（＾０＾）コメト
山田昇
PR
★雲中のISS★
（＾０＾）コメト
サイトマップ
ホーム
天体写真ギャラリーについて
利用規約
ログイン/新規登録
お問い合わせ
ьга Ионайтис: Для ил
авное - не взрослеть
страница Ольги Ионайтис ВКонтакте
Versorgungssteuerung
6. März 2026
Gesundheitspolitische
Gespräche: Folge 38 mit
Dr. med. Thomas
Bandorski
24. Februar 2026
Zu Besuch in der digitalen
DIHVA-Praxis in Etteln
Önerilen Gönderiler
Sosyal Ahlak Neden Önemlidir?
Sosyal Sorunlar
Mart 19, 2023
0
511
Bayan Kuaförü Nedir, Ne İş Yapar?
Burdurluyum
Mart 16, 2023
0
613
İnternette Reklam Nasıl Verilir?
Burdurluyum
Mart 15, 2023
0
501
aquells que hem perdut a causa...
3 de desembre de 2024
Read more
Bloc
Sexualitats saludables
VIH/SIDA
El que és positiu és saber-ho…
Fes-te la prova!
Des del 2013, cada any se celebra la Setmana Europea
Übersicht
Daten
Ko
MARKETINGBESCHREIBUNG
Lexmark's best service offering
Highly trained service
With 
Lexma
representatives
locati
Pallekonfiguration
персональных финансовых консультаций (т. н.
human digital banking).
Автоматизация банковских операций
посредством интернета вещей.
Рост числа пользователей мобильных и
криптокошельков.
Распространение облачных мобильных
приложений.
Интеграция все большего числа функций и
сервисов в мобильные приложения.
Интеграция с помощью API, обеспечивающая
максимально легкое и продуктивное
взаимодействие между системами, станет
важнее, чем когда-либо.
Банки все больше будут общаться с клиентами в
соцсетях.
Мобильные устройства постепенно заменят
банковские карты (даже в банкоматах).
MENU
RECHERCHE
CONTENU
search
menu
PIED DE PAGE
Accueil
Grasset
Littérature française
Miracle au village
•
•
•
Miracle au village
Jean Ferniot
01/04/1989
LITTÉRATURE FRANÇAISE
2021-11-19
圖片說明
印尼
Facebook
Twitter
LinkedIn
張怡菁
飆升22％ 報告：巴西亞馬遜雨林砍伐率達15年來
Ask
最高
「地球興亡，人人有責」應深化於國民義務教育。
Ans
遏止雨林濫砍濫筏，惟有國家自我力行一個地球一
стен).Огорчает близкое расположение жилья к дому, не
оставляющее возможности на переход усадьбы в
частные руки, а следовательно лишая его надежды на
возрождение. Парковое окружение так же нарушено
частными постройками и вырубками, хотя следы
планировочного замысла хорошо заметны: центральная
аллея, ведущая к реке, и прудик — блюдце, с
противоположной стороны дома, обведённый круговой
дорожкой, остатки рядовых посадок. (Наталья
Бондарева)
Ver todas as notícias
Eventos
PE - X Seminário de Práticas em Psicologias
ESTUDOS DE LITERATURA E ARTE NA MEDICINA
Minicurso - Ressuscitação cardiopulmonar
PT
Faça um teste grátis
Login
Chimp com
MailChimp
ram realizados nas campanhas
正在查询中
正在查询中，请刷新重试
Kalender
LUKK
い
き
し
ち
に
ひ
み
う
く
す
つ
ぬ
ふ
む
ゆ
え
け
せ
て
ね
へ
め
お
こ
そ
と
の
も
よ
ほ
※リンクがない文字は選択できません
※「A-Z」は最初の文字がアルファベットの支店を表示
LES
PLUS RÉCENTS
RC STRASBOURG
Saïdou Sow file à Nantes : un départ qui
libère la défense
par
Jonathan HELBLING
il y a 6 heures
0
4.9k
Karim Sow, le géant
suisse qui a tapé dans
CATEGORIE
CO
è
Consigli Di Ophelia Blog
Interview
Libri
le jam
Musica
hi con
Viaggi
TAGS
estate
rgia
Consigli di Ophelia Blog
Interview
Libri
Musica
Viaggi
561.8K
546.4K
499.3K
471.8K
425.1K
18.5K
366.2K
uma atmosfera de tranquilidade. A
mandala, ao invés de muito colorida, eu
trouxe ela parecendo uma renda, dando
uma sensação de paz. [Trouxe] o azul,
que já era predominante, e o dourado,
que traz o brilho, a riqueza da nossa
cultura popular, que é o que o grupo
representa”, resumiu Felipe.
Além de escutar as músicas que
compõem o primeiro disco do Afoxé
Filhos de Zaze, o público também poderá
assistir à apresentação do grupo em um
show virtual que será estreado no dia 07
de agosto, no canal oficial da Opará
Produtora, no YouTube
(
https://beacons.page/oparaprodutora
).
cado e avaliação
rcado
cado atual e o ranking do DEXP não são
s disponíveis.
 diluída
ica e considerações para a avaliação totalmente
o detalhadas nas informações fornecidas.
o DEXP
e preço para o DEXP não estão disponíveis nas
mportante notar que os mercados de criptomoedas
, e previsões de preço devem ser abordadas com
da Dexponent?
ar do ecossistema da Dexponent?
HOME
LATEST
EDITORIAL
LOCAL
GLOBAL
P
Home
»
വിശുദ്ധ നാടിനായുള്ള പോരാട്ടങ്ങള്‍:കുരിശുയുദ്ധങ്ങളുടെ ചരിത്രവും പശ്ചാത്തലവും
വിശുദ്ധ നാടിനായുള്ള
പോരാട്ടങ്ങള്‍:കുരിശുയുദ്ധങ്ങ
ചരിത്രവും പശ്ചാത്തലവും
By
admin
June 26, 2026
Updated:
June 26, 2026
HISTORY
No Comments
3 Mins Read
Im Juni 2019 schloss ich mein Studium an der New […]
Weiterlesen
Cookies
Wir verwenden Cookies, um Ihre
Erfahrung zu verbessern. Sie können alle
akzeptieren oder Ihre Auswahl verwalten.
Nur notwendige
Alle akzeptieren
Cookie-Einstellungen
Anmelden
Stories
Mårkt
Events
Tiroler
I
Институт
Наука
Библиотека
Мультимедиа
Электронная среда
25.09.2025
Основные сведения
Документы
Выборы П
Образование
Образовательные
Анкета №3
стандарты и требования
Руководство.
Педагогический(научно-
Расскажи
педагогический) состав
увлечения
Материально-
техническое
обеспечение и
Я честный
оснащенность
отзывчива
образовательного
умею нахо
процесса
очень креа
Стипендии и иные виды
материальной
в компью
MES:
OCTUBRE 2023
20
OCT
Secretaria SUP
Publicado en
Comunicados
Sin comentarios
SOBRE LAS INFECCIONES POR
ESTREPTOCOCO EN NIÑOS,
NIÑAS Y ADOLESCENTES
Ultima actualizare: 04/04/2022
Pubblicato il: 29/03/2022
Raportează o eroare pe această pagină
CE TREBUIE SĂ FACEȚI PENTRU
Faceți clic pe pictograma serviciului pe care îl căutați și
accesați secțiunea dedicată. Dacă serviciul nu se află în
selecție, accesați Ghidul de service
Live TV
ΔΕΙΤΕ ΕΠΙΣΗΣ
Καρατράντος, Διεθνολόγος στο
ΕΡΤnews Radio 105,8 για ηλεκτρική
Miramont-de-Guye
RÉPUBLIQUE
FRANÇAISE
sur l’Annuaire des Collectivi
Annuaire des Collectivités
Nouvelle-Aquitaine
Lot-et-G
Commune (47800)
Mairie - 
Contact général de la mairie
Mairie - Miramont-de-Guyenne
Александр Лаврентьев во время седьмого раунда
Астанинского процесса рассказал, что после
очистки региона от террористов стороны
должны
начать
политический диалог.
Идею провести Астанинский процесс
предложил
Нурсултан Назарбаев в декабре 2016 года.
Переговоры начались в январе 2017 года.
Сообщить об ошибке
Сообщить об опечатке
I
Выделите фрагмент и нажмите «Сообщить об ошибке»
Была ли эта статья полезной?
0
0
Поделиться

.....

## PROMPT
Extract the listing in its entirety and repeat it exactly.

## TASK ANSWER
（＾０＾）コメト
山田昇
PR
★雲中のISS★
（＾０＾）コメト
サイトマップ
ホーム
天体写真ギャラリーについて
利用規約
ログイン/新規登録
お問い合わせ
ьга Ионайтис: Для ил
авное - не взрослеть
страница Ольги Ионайтис ВКонтакте
Versorgungssteuerung
6. März 2026
Gesundheitspolitische
Gespräche: Folge 38 mit
Dr. med. Thomas
Bandorski
24. Februar 2026
Zu Besuch in der digitalen
DIHVA-Praxis in Etteln
Önerilen Gönderiler
Sosyal Ahlak Neden Önemlidir?
Sosyal Sorunlar
Mart 19, 2023
0
511
Bayan Kuaförü Nedir, Ne İş Yapar?
Burdurluyum
Mart 16, 2023
0
613
İnternette Reklam Nasıl Verilir?
Burdurluyum
Mart 15, 2023
0
501
aquells que hem perdut a causa...
3 de desembre de 2024
Read more
Bloc
Sexualitats saludables
VIH/SIDA
El que és positiu és saber-ho…
Fes-te la prova!
Des del 2013, cada any se celebra la Setmana Europea
Übersicht
Daten
Ko
MARKETINGBESCHREIBUNG
Lexmark's best service offering
Highly trained service
With 
Lexma
representatives
locati
Pallekonfiguration
персональных финансовых консультаций (т. н.
human digital banking).
Автоматизация банковских операций
посредством интернета вещей.
Рост числа пользователей мобильных и
криптокошельков.
Распространение облачных мобильных
приложений.
Интеграция все большего числа функций и
сервисов в мобильные приложения.
Интеграция с помощью API, обеспечивающая
максимально легкое и продуктивное
взаимодействие между системами, станет
важнее, чем когда-либо.
Банки все больше будут общаться с клиентами в
соцсетях.
Мобильные устройства постепенно заменят
банковские карты (даже в банкоматах).
MENU
RECHERCHE
CONTENU
search
menu
PIED DE PAGE
Accueil
Grasset
Littérature française
Miracle au village
•
•
•
Miracle au village
Jean Ferniot
01/04/1989
LITTÉRATURE FRANÇAISE
2021-11-19
圖片說明
印尼
Facebook
Twitter
LinkedIn
張怡菁
飆升22％ 報告：巴西亞馬遜雨林砍伐率達15年來
Ask
最高
「地球興亡，人人有責」應深化於國民義務教育。
Ans
遏止雨林濫砍濫筏，惟有國家自我力行一個地球一
стен).Огорчает близкое расположение жилья к дому, не
оставляющее возможности на переход усадьбы в
частные руки, а следовательно лишая его надежды на
возрождение. Парковое окружение так же нарушено
частными постройками и вырубками, хотя следы
планировочного замысла хорошо заметны: центральная
аллея, ведущая к реке, и прудик — блюдце, с
противоположной стороны дома, обведённый круговой
дорожкой, остатки рядовых посадок. (Наталья
Бондарева)
Ver todas as notícias
Eventos
PE - X Seminário de Práticas em Psicologias
ESTUDOS DE LITERATURA E ARTE NA MEDICINA
Minicurso - Ressuscitação cardiopulmonar
PT
Faça um teste grátis
Login
Chimp com
MailChimp
ram realizados nas campanhas
正在查询中
正在查询中，请刷新重试
Kalender
LUKK
い
き
し
ち
に
ひ
み
う
く
す
つ
ぬ
ふ
む
ゆ
え
け
せ
て
ね
へ
め
お
こ
そ
と
の
も
よ
ほ
※リンクがない文字は選択できません
※「A-Z」は最初の文字がアルファベットの支店を表示
LES
PLUS RÉCENTS
RC STRASBOURG
Saïdou Sow file à Nantes : un départ qui
libère la défense
par
Jonathan HELBLING
il y a 6 heures
0
4.9k
Karim Sow, le géant
suisse qui a tapé dans
CATEGORIE
CO
è
Consigli Di Ophelia Blog
Interview
Libri
le jam
Musica
hi con
Viaggi
TAGS
estate
rgia
Consigli di Ophelia Blog
Interview
Libri
Musica
Viaggi
561.8K
546.4K
499.3K
471.8K
425.1K
18.5K
366.2K
uma atmosfera de tranquilidade. A
mandala, ao invés de muito colorida, eu
trouxe ela parecendo uma renda, dando
uma sensação de paz. [Trouxe] o azul,
que já era predominante, e o dourado,
que traz o brilho, a riqueza da nossa
cultura popular, que é o que o grupo
representa”, resumiu Felipe.
Além de escutar as músicas que
compõem o primeiro disco do Afoxé
Filhos de Zaze, o público também poderá
assistir à apresentação do grupo em um
show virtual que será estreado no dia 07
de agosto, no canal oficial da Opará
Produtora, no YouTube
(
https://beacons.page/oparaprodutora
).
cado e avaliação
rcado
cado atual e o ranking do DEXP não são
s disponíveis.
 diluída
ica e considerações para a avaliação totalmente
o detalhadas nas informações fornecidas.
o DEXP
e preço para o DEXP não estão disponíveis nas
mportante notar que os mercados de criptomoedas
, e previsões de preço devem ser abordadas com
da Dexponent?
ar do ecossistema da Dexponent?
HOME
LATEST
EDITORIAL
LOCAL
GLOBAL
P
Home
»
വിശുദ്ധ നാടിനായുള്ള പോരാട്ടങ്ങള്‍:കുരിശുയുദ്ധങ്ങളുടെ ചരിത്രവും പശ്ചാത്തലവും
വിശുദ്ധ നാടിനായുള്ള
പോരാട്ടങ്ങള്‍:കുരിശുയുദ്ധങ്ങ
ചരിത്രവും പശ്ചാത്തലവും
By
admin
June 26, 2026
Updated:
June 26, 2026
HISTORY
No Comments
3 Mins Read
Im Juni 2019 schloss ich mein Studium an der New […]
Weiterlesen
Cookies
Wir verwenden Cookies, um Ihre
Erfahrung zu verbessern. Sie können alle
akzeptieren oder Ihre Auswahl verwalten.
Nur notwendige
Alle akzeptieren
Cookie-Einstellungen
Anmelden
Stories
Mårkt
Events
Tiroler
I
Институт
Наука
Библиотека
Мультимедиа
Электронная среда
25.09.2025
Основные сведения
Документы
Выборы П
Образование
Образовательные
Анкета №3
стандарты и требования
Руководство.
Педагогический(научно-
Расскажи
педагогический) состав
увлечения
Материально-
техническое
обеспечение и
Я честный
оснащенность
отзывчива
образовательного
умею нахо
процесса
очень креа
Стипендии и иные виды
материальной
в компью
MES:
OCTUBRE 2023
20
OCT
Secretaria SUP
Publicado en
Comunicados
Sin comentarios
SOBRE LAS INFECCIONES POR
ESTREPTOCOCO EN NIÑOS,
NIÑAS Y ADOLESCENTES
Ultima actualizare: 04/04/2022
Pubblicato il: 29/03/2022
Raportează o eroare pe această pagină
CE TREBUIE SĂ FACEȚI PENTRU
Faceți clic pe pictograma serviciului pe care îl căutați și
accesați secțiunea dedicată. Dacă serviciul nu se află în
selecție, accesați Ghidul de service
Live TV
ΔΕΙΤΕ ΕΠΙΣΗΣ
Καρατράντος, Διεθνολόγος στο
ΕΡΤnews Radio 105,8 για ηλεκτρική
Miramont-de-Guye
RÉPUBLIQUE
FRANÇAISE
sur l’Annuaire des Collectivi
Annuaire des Collectivités
Nouvelle-Aquitaine
Lot-et-G
Commune (47800)
Mairie - 
Contact général de la mairie
Mairie - Miramont-de-Guyenne
Александр Лаврентьев во время седьмого раунда
Астанинского процесса рассказал, что после
очистки региона от террористов стороны
должны
начать
политический диалог.
Идею провести Астанинский процесс
предложил
Нурсултан Назарбаев в декабре 2016 года.
Переговоры начались в январе 2017 года.
Сообщить об ошибке
Сообщить об опечатке
I
Выделите фрагмент и нажмите «Сообщить об ошибке»
Была ли эта статья полезной?
0
0
Поделиться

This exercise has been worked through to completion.